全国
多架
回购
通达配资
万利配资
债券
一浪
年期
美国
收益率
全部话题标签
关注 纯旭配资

※ ※ ※

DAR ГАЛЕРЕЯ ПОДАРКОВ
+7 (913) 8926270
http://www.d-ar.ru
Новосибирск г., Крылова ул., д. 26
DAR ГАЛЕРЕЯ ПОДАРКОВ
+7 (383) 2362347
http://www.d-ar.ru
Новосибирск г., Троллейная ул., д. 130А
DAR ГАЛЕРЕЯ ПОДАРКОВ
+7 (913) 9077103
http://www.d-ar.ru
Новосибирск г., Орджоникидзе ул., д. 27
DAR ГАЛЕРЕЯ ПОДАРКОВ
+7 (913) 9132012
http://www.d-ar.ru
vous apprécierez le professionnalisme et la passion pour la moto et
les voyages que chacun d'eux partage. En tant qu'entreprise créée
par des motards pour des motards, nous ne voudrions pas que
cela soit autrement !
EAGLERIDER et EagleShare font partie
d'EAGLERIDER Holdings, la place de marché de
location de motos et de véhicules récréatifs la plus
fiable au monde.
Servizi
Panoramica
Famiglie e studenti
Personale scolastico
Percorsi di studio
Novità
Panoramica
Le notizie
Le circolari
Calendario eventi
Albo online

※ ※ ※

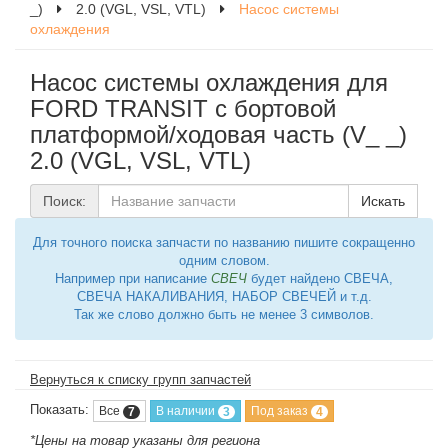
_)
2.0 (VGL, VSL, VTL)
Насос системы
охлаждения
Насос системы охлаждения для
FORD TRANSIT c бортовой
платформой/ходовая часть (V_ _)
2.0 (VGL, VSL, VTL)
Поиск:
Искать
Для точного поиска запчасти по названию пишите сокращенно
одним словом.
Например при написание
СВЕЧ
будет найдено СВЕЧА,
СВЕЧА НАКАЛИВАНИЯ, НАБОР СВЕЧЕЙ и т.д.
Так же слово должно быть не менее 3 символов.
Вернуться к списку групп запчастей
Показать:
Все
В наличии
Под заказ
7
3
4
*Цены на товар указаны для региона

※ ※ ※

Lines from the records above that hold "EAGLERIDER" are the ones to list.

> **EXERCISE ANSWER**:
EAGLERIDER et EagleShare font partie
d'EAGLERIDER Holdings, la place de marché de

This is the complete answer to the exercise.